A lock pattern to prevent the web server from changing the database while there is a worker consuming information from it.
- cons: The lock might be on for a long time, since the calculation form different “Request Apps” might overlap (A1, B1, A2, B2, C1, B3, etc.).
Create new layer between the database and the workers (a server that controls db caching by req. app)
- cons: Adding another layer might impose significant overhead (maybe?), and it is a lot of work, since I will have to rewrite the persistence of the workers (a lot of code).
I am pending to the second solution, but not very confident about it.
Any brilliant ideas ? Am I designing it wrong, or missing something ?
- This is a HUGE 2-tier legacy system (in C#) that we are trying to
evolve into a more scalable solution with as minimal effort as
- Each worker is potentially running on different servers.
3 Solutions collect form web for “Architectural design for data consistency on distributed analytic system”
Can you version your DB ?
Lets say the requesting application stamps the start of the calculation with ct1. Now every message this calculation generates is stamped with the same timestamp.
And also each DB update stamps the DB state with the time of the update. So state S0 is on time t0, state S1 on t1 etc.

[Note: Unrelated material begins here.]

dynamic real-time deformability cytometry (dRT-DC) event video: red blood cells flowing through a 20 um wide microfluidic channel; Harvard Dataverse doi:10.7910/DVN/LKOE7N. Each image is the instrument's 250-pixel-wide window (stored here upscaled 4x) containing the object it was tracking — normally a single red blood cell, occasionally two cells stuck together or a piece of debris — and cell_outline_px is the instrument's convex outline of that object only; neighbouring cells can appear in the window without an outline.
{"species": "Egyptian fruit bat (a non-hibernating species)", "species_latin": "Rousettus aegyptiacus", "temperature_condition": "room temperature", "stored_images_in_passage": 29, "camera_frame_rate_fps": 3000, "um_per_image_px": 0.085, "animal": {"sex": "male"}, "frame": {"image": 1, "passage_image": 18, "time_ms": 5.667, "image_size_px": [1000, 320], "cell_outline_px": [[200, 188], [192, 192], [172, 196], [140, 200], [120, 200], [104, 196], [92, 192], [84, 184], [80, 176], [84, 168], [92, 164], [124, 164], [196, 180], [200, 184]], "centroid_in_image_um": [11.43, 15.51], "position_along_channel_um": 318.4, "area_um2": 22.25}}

Now when a worker gets a message it needs to get the DB state where the update time is the largest that is smaller or equal to the message time. In your example, if A1 and A2 are stamped with ct1, and t1 > ct1, both workers will retrieve S0 and not S1.

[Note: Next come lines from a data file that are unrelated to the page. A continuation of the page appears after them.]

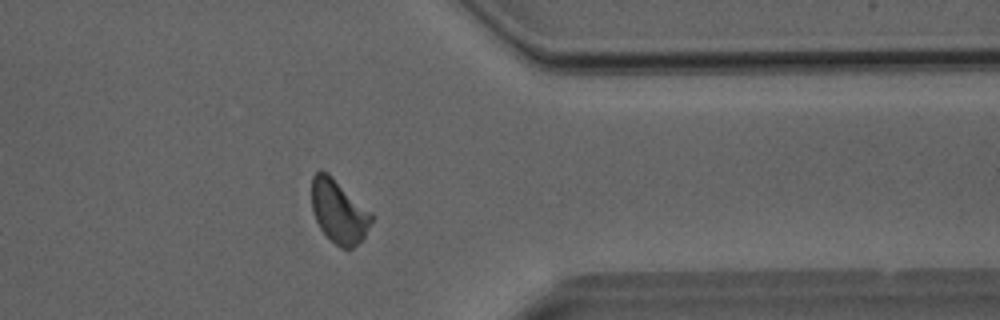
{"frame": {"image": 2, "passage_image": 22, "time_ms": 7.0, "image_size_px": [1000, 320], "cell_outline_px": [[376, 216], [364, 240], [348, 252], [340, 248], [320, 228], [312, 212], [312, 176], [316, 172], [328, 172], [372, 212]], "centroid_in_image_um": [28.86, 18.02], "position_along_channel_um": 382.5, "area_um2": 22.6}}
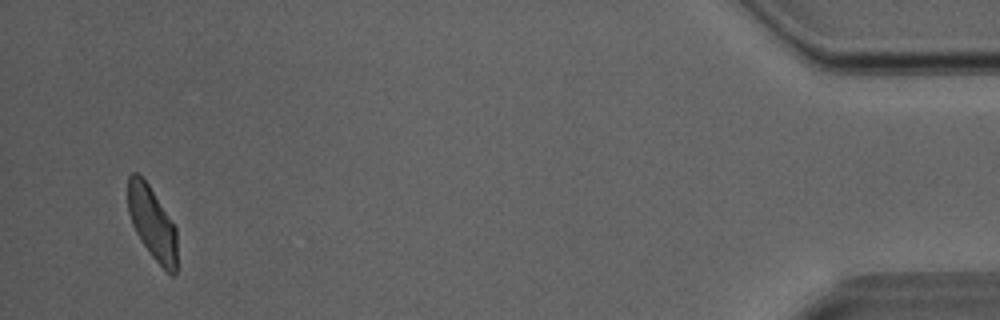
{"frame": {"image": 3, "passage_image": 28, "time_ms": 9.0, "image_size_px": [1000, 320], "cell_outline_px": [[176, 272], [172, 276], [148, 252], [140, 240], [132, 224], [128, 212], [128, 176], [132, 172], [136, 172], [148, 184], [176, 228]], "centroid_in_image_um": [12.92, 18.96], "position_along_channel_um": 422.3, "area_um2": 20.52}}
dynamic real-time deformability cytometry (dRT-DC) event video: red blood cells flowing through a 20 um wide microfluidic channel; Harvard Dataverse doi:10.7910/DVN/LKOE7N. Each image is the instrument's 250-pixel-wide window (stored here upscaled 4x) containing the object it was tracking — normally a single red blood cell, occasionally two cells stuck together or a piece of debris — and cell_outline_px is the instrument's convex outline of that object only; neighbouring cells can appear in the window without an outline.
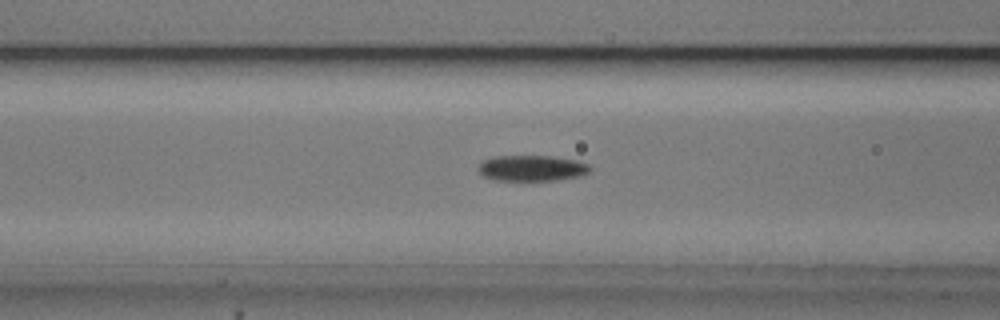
{"species": "common noctule bat (a hibernating species)", "species_latin": "Nyctalus noctula", "temperature_condition": "cold", "stored_images_in_passage": 47, "camera_frame_rate_fps": 3000, "um_per_image_px": 0.085, "animal": {"sex": "male", "body_mass_g": 20.5, "forearm_length_mm": 52.5}, "frame": {"image": 1, "passage_image": 21, "time_ms": 6.667, "image_size_px": [1000, 320], "cell_outline_px": [[592, 168], [588, 172], [580, 176], [556, 180], [492, 180], [484, 176], [476, 168], [484, 160], [496, 156], [552, 156], [576, 160], [588, 164]], "centroid_in_image_um": [45.21, 14.29], "position_along_channel_um": 121.4, "area_um2": 16.76}}
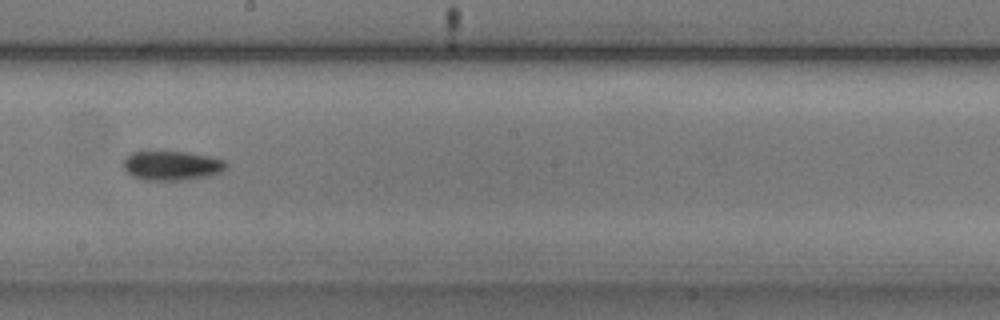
{"frame": {"image": 2, "passage_image": 30, "time_ms": 9.667, "image_size_px": [1000, 320], "cell_outline_px": [[228, 168], [220, 172], [208, 176], [180, 180], [144, 180], [132, 176], [120, 164], [132, 152], [188, 152], [208, 156], [224, 160], [228, 164]], "centroid_in_image_um": [14.61, 14.08], "position_along_channel_um": 233.6, "area_um2": 17.51}}
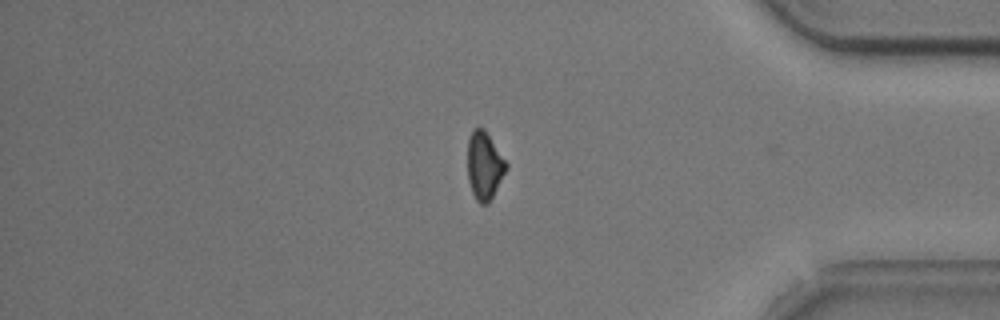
{"frame": {"image": 3, "passage_image": 45, "time_ms": 14.667, "image_size_px": [1000, 320], "cell_outline_px": [[508, 168], [488, 204], [480, 204], [476, 200], [472, 192], [468, 180], [468, 140], [472, 128], [484, 128], [508, 164]], "centroid_in_image_um": [41.17, 14.08], "position_along_channel_um": 394.0, "area_um2": 15.26}, "authors_computed_cell_mechanics": {"area_um2": 16.5308, "velocity_mm_per_s": 3.7356, "shape_relaxation_time_tau1_ms": 3.0612, "shape_relaxation_time_tau2_ms": null, "deformation_change_tau1": 0.092, "deformation_change_tau2": null}}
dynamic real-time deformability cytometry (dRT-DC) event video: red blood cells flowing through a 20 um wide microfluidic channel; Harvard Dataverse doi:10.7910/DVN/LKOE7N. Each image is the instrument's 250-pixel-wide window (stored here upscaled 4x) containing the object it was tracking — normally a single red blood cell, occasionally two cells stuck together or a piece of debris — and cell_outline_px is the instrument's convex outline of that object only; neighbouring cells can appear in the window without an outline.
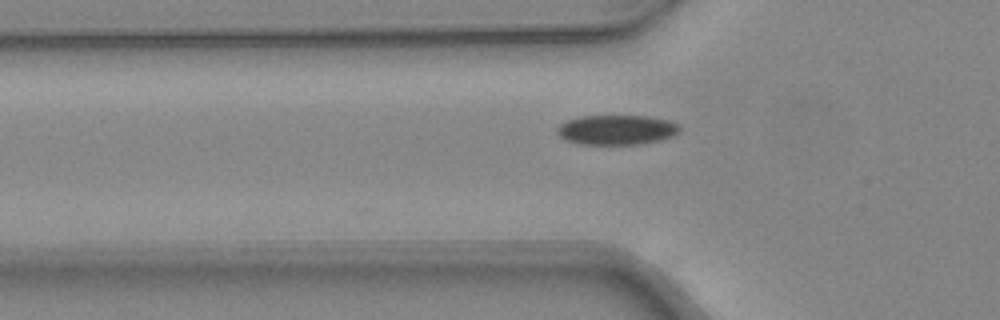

This means of course that you need to hold several versions in your DB. You can clean those versions after a certain time if you know that your computations must have finished after some time window.
I like option 2, especially if the amount of data needed for the full set of calculations isn’t unreasonably large. I assume there is a way to correlate (via id) calculations that belong to the same overall job?
When the first message of a set of calculations comes in, the worker that picks it up queries the database and for all the data necessary to do all calculations and creates a temporary data store. What this data store would look like would depend on a lot of factors (size, structure, etc.), but it could be a blob/document, a set of data in a relational schema (isolated by correlationId), an entry in an enterprise cache, etc.
You’d need to be careful of the case when Worker 1 and Worker 2 are both working on the same set of calculations, since only one of them should create the data store, and both would need to wait until the store is fully populated before proceeding.
Thanks everybody for the help.
Since I believe this is problem might be usual in other scenarios, I would like to share the solution we chose.
Thinking more thoroughly about the problem, I understood it for what it really is.
- I needed some sort of session control for each job
- There was a cache in-process that served as a session control for each job
Now the calculation has evolved to be distributed, I just needed to evolve my cache to be distributed as well.
In order to do that, we chose to use an In-Memory Database (hash-value), deployed as a separate server. (in this case Redis).
Now every time I start a job, I create a ID for the job and pass it to their messages
When each worker wants some information from the database, it would:
- Look for the data in Redis (with the job ID)
- If the data is in Redis, use the data
- If it is not, load it from SQL, and save it in redis (with the job ID).
At the end of the job, I clear all hashes associated with the job ID.